The data Block Start

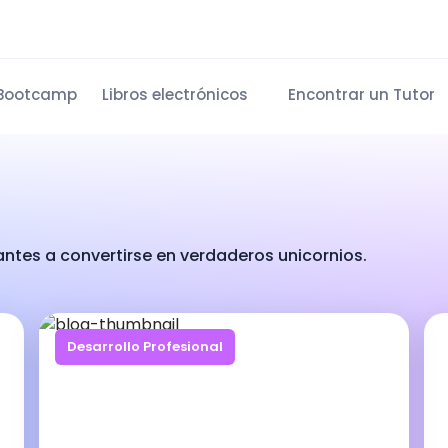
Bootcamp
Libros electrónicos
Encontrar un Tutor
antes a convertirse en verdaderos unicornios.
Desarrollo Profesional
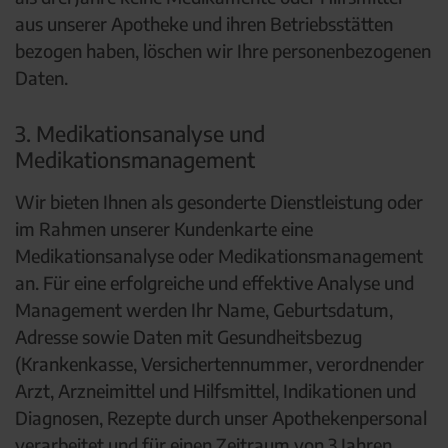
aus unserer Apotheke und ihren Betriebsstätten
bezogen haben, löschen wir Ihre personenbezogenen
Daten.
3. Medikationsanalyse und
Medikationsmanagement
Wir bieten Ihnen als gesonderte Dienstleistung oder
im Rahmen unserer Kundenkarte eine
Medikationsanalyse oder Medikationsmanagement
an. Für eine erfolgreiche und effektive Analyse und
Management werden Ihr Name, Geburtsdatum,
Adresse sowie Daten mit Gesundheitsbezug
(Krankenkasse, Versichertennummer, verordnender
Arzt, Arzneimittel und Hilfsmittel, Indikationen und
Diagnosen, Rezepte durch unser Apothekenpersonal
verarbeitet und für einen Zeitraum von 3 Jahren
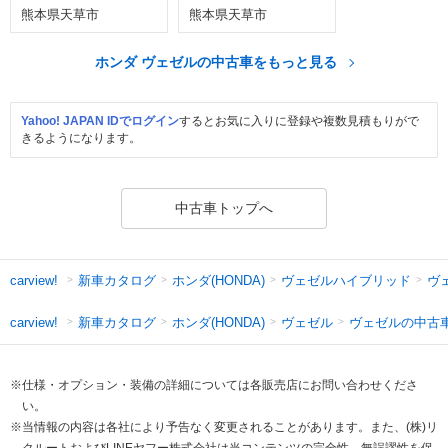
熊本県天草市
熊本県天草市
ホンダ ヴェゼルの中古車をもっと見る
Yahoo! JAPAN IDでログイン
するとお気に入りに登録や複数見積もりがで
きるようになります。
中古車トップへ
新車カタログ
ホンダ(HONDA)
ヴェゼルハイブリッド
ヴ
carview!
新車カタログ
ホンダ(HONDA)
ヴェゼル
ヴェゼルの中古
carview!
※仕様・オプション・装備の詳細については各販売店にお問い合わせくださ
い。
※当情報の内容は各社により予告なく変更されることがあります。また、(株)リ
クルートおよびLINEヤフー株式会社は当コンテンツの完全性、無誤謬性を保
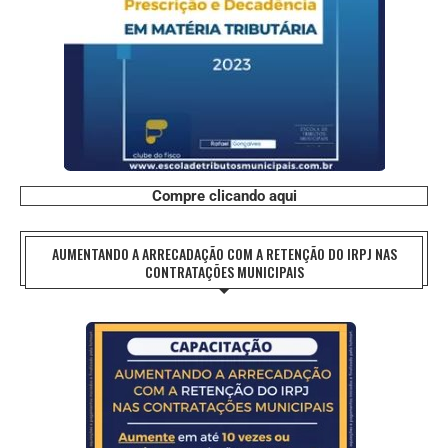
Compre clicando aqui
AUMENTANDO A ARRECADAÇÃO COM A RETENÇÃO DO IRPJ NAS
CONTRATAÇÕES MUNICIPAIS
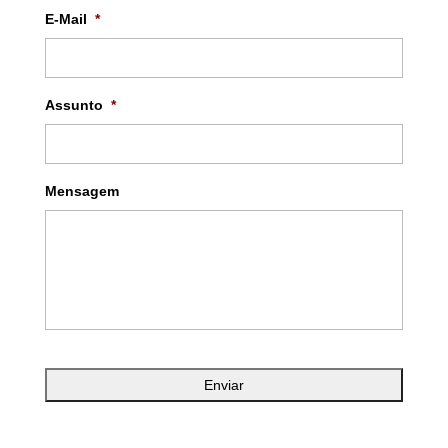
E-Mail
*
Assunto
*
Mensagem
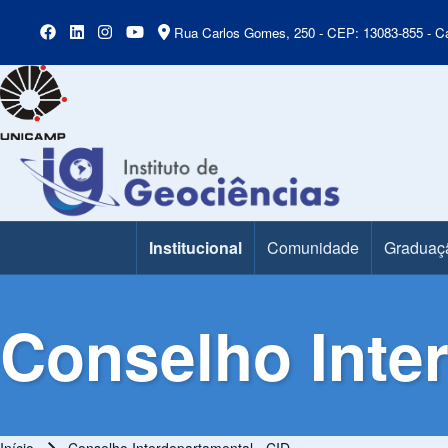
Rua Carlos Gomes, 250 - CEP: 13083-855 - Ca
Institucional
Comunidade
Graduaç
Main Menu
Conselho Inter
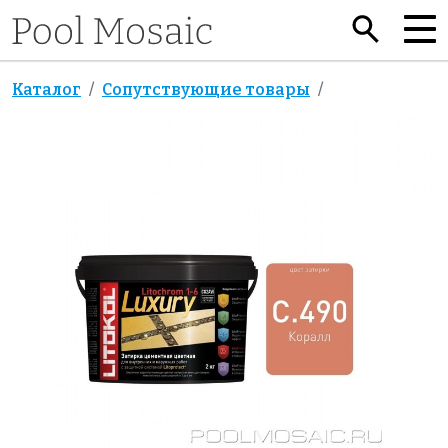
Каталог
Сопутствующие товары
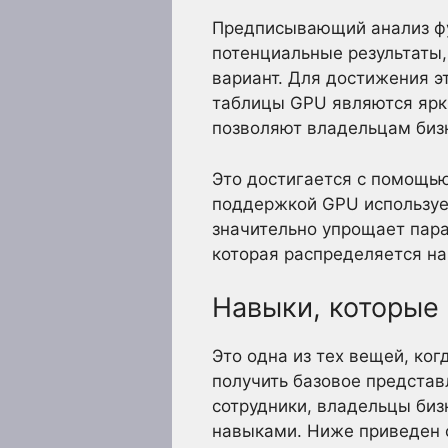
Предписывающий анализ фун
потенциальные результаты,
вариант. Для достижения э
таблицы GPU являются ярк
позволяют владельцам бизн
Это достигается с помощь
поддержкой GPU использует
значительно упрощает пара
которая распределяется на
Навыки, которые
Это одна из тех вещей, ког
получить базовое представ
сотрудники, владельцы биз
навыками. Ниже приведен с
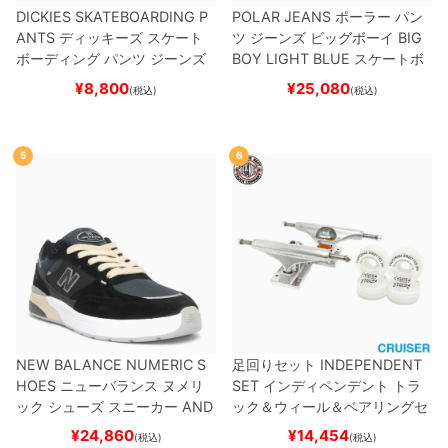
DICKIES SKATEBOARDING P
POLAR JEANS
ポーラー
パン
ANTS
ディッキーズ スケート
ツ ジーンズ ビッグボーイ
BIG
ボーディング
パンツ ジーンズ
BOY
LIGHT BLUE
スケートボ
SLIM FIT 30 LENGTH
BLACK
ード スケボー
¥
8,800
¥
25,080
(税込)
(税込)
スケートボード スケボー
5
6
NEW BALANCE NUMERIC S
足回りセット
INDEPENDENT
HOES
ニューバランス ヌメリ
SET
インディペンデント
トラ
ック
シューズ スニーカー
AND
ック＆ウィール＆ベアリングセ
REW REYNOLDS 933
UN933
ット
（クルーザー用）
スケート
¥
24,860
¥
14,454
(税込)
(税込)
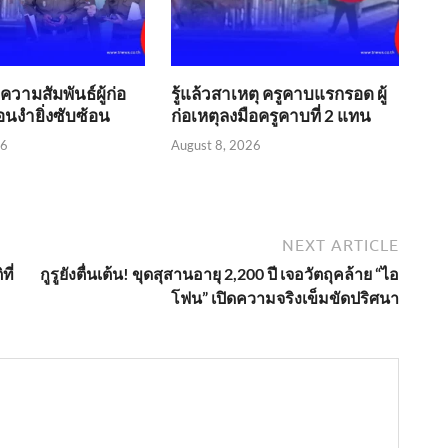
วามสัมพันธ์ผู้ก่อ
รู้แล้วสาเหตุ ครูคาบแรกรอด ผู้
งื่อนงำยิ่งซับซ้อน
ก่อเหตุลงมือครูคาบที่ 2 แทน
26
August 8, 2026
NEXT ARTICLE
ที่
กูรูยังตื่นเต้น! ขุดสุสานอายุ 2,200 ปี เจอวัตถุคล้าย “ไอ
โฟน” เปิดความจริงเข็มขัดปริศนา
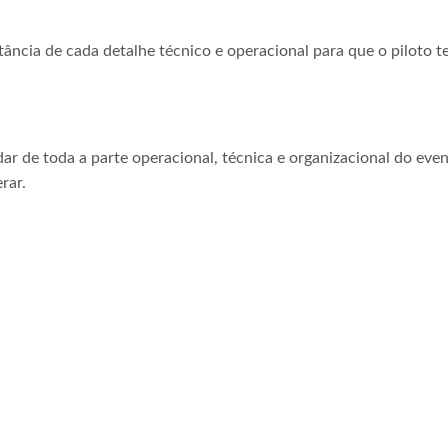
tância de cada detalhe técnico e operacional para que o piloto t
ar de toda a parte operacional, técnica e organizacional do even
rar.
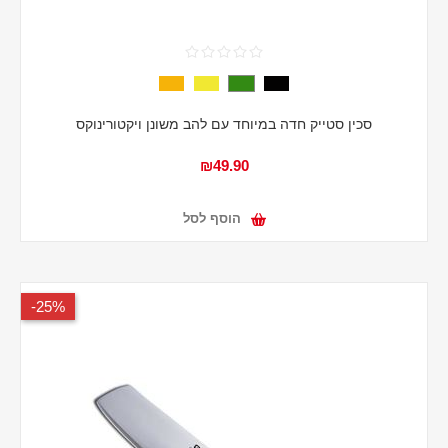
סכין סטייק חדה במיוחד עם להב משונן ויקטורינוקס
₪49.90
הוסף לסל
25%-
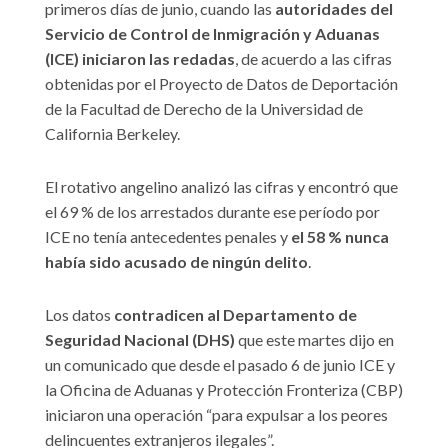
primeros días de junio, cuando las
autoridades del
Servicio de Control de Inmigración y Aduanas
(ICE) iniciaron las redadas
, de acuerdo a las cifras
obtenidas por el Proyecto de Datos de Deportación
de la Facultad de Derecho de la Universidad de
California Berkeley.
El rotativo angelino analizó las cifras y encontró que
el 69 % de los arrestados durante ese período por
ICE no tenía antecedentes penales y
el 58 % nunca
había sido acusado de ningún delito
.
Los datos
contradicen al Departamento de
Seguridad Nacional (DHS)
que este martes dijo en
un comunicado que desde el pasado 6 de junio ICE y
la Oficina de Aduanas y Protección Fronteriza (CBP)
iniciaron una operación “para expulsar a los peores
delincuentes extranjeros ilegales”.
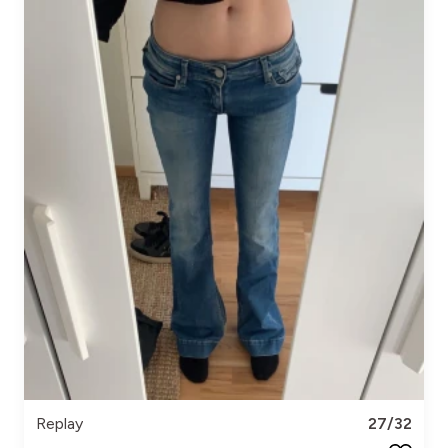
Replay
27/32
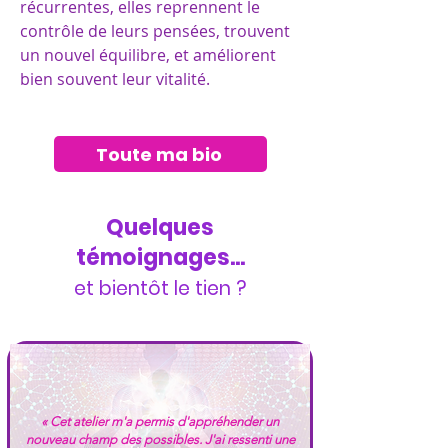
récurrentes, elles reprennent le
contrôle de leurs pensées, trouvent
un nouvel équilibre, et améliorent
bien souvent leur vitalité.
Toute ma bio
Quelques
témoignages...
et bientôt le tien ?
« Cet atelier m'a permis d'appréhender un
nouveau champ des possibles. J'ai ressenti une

The data Block End

### Your goal
An exact retyping of the entries, without images, is the required answer.

### Written reply
Bootcamp
Libros electrónicos
Encontrar un Tutor
antes a convertirse en verdaderos unicornios.
Desarrollo Profesional
aus unserer Apotheke und ihren Betriebsstätten
bezogen haben, löschen wir Ihre personenbezogenen
Daten.
3. Medikationsanalyse und
Medikationsmanagement
Wir bieten Ihnen als gesonderte Dienstleistung oder
im Rahmen unserer Kundenkarte eine
Medikationsanalyse oder Medikationsmanagement
an. Für eine erfolgreiche und effektive Analyse und
Management werden Ihr Name, Geburtsdatum,
Adresse sowie Daten mit Gesundheitsbezug
(Krankenkasse, Versichertennummer, verordnender
Arzt, Arzneimittel und Hilfsmittel, Indikationen und
Diagnosen, Rezepte durch unser Apothekenpersonal
verarbeitet und für einen Zeitraum von 3 Jahren
熊本県天草市
熊本県天草市
ホンダ ヴェゼルの中古車をもっと見る
Yahoo! JAPAN IDでログイン
するとお気に入りに登録や複数見積もりがで
きるようになります。
中古車トップへ
新車カタログ
ホンダ(HONDA)
ヴェゼルハイブリッド
ヴ
carview!
新車カタログ
ホンダ(HONDA)
ヴェゼル
ヴェゼルの中古
carview!
※仕様・オプション・装備の詳細については各販売店にお問い合わせくださ
い。
※当情報の内容は各社により予告なく変更されることがあります。また、(株)リ
クルートおよびLINEヤフー株式会社は当コンテンツの完全性、無誤謬性を保
Compre clicando aqui
AUMENTANDO A ARRECADAÇÃO COM A RETENÇÃO DO IRPJ NAS
CONTRATAÇÕES MUNICIPAIS
E-Mail
*
Assunto
*
Mensagem
Rua Carlos Gomes, 250 - CEP: 13083-855 - Ca
Institucional
Comunidade
Graduaç
Main Menu
Conselho Inter
Каталог
Сопутствующие товары
Предписывающий анализ фун
потенциальные результаты,
вариант. Для достижения э
таблицы GPU являются ярк
позволяют владельцам бизн
Это достигается с помощь
поддержкой GPU использует
значительно упрощает пара
которая распределяется на
Навыки, которые
Это одна из тех вещей, ког
получить базовое представ
сотрудники, владельцы биз
навыками. Ниже приведен с
DICKIES SKATEBOARDING P
POLAR JEANS
ポーラー
パン
ANTS
ディッキーズ スケート
ツ ジーンズ ビッグボーイ
BIG
ボーディング
パンツ ジーンズ
BOY
LIGHT BLUE
スケートボ
SLIM FIT 30 LENGTH
BLACK
ード スケボー
¥
8,800
¥
25,080
(税込)
(税込)
スケートボード スケボー
5
6
NEW BALANCE NUMERIC S
足回りセット
INDEPENDENT
HOES
ニューバランス ヌメリ
SET
インディペンデント
トラ
ック
シューズ スニーカー
AND
ック＆ウィール＆ベアリングセ
REW REYNOLDS 933
UN933
ット
（クルーザー用）
スケート
¥
24,860
¥
14,454
(税込)
(税込)
วามสัมพันธ์ผู้ก่อ
รู้แล้วสาเหตุ ครูคาบแรกรอด ผู้
งื่อนงำยิ่งซับซ้อน
ก่อเหตุลงมือครูคาบที่ 2 แทน
26
August 8, 2026
NEXT ARTICLE
ที่
กูรูยังตื่นเต้น! ขุดสุสานอายุ 2,200 ปี เจอวัตถุคล้าย “ไอ
โฟน” เปิดความจริงเข็มขัดปริศนา
tância de cada detalhe técnico e operacional para que o piloto t
ar de toda a parte operacional, técnica e organizacional do even
rar.
סכין סטייק חדה במיוחד עם להב משונן ויקטורינוקס
₪49.90
הוסף לסל
25%-
primeros días de junio, cuando las
autoridades del
Servicio de Control de Inmigración y Aduanas
(ICE) iniciaron las redadas
, de acuerdo a las cifras
obtenidas por el Proyecto de Datos de Deportación
de la Facultad de Derecho de la Universidad de
California Berkeley.
El rotativo angelino analizó las cifras y encontró que
el 69 % de los arrestados durante ese período por
ICE no tenía antecedentes penales y
el 58 % nunca
había sido acusado de ningún delito
.
Los datos
contradicen al Departamento de
Seguridad Nacional (DHS)
que este martes dijo en
un comunicado que desde el pasado 6 de junio ICE y
la Oficina de Aduanas y Protección Fronteriza (CBP)
iniciaron una operación “para expulsar a los peores
delincuentes extranjeros ilegales”.
Replay
27/32
récurrentes, elles reprennent le
contrôle de leurs pensées, trouvent
un nouvel équilibre, et améliorent
bien souvent leur vitalité.
Toute ma bio
Quelques
témoignages...
et bientôt le tien ?
« Cet atelier m'a permis d'appréhender un
nouveau champ des possibles. J'ai ressenti une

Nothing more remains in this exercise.